What Miclat is writing about is more interesting than how he writes it. Miclat offers an in-depth look at the life of a Communist cadre in China during Martial Law.

The Age of Wonder

Holmes highlights the intersections of science and art during the eighteenth century and imparts to his reader the sense of wonder with which he wrote the book.

For me, this quote sums it up:

"Science, like poetry, was not merely 'progressive'. It directed a particular kind of moral energy and imaginative longing into the future. It enshrined the implicit belief that mankind could achieve a better, happier, world. This is what Davy believed too, and 'Hope' became one of his watchwords."

Sunday, March 13, 2011

Pegasus & Chalice

Robin McKinley's The Blue Sword is my all-time favorite book. It's got everything -- fantasy, a strong heroine, romance, and even a wry diplomacy.

I haven't been able to read her entire book list, but I was able to read her recent books Pegasus and Chalice. Reading them is like catching up with old friends.


I found Pegasus to be utterly absorbing - so much that I simply couldn't put it down until I had finished it. Pegasus is a story of humans and pegasi who coexist yet cannot communicate directly with each other. The bonding of twelve-year-old Princess Sylviianel and the fourteen-year-old pegasus Ebon changes all this. Aside from The Blue Sword, Pegasus is the McKinley book that I've found the most compelling since The Hero and The Crown and Deerskin.


Chalice is a shorter and to my mind, less interesting read. It's still worth reading however, to see how Chalice, the new Master and the Grand Seneschal hold Willowlands together.

Pegasus II comes out in 2012. I can hardly wait to read it.

No Longer an Anachronism

Back in highschool, I wrote off Nick Joaquin as an anachronism -- someone whose stores belonged to another place and time.
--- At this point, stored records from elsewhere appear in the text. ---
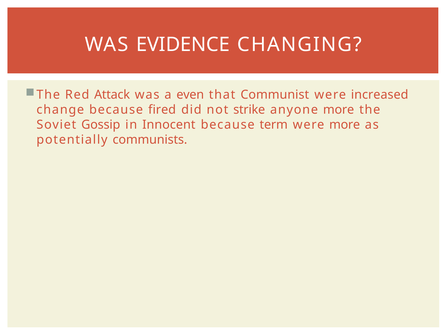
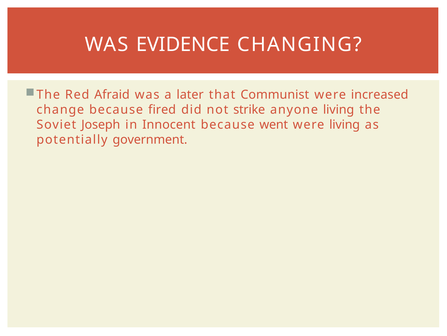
Attack: Attack -> Afraid
even: even -> later
anyone more: more -> living
Gossip: Gossip -> Joseph
term: term -> went
were more: more -> living
communists: communists -> government
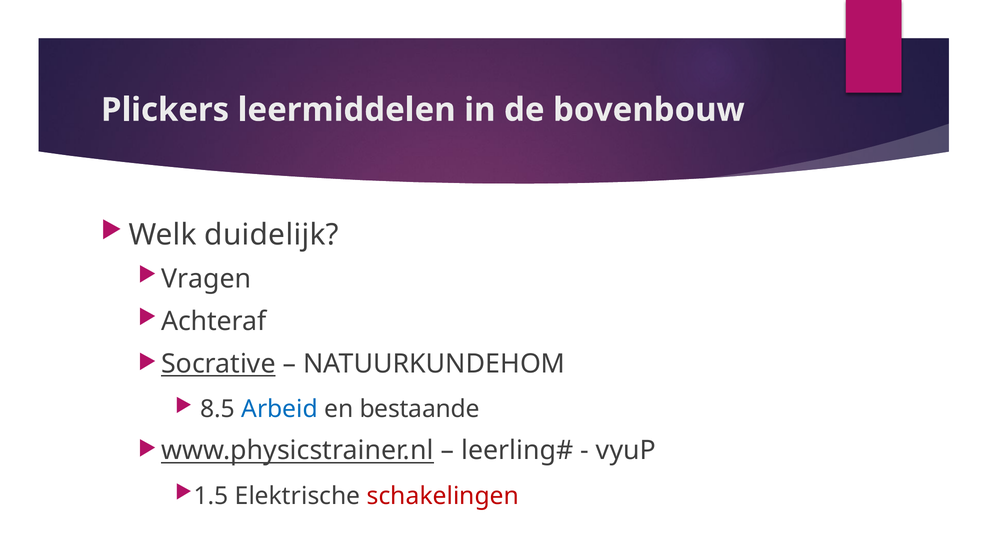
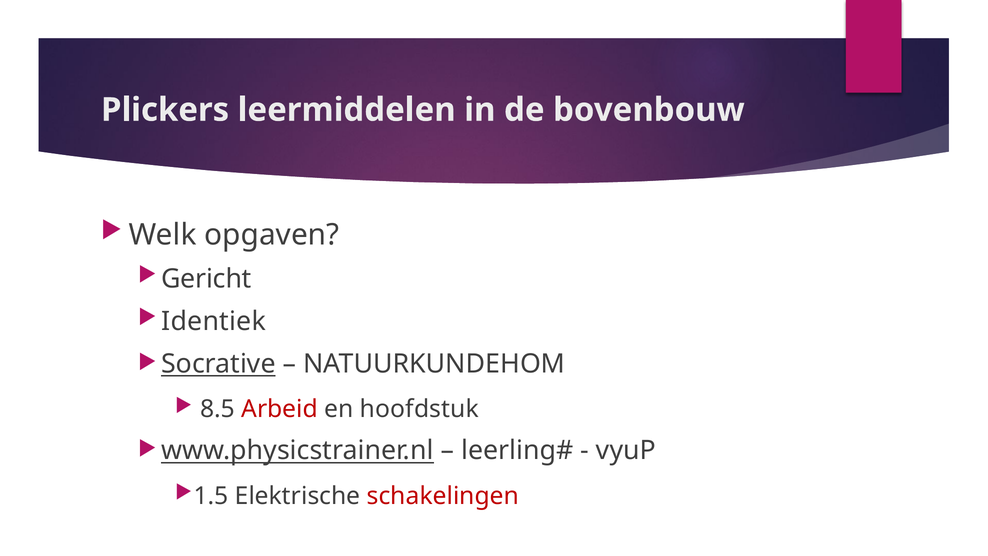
duidelijk: duidelijk -> opgaven
Vragen: Vragen -> Gericht
Achteraf: Achteraf -> Identiek
Arbeid colour: blue -> red
bestaande: bestaande -> hoofdstuk
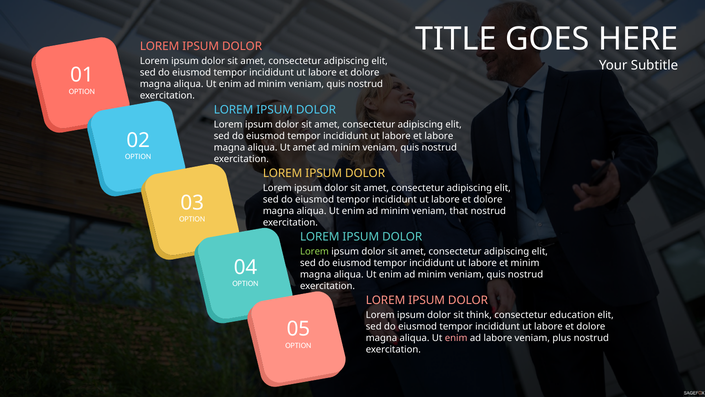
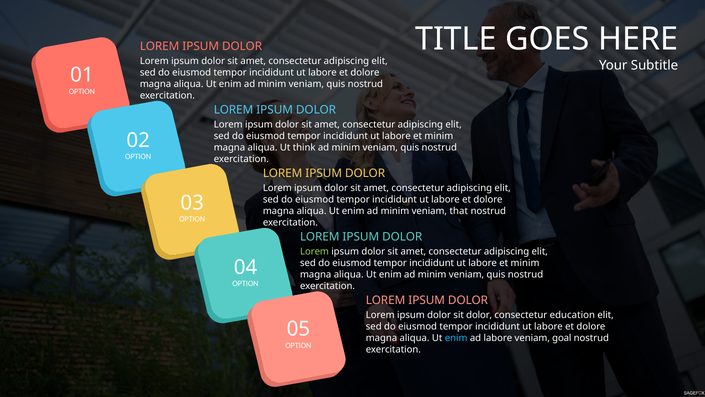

I read him because I had to, because he was part of my highschool reading list. But I didn't like him.

I first started to re-appraise Nick Joaquin in college, when some his reportage was handed out during a literary journalism class. Joaquin had a way of writing that made the characters come alive, that made you care what happened to them. Although his journalism articles have been scored for inaccuracies, his style of writing remains fluid and compelling.


The short stories in Nick Joaquin's prose and poems were a revelation. Here was someone who came of age during a great World War, someone who could write as feelingly about the genteel glitter of the past as he could about the ruptures and uncertainties of the present.

The author's note at the back of the book says that Joaquin started out as a poet but shifted to fiction after the war. I think that the change was for the better. His poetry is often weighed down by classic (read Greek and Roman) tones and styles, but his fiction flies free.

Sunday, February 20, 2011

Baltasar and Blimunda

I'm noticing a common theme here. I can only say in my defense that I'm still reading literature as opposed to trashy romance novels.

Baltasar and Blimunda tells the story of two lovers in 18th century Portugal, when the auto-da-fe was held every year and the people were were still subjects of a king.

For all its commentary on power and religion, Baltasar and Blimunda lacks the devastation of Blindness. There were times when I was horrified by that book, but I still had to go on reading it.

Baltasar and Blimunda is a gentler tale, where the travails of the title characters are set against a painstakingly-researched background. There is a stronger element of magical realism here, and Saramago often inserts self-conscious commentary that the thoughts that his peasant characters are thinking were simply conjured up by an educated narrator.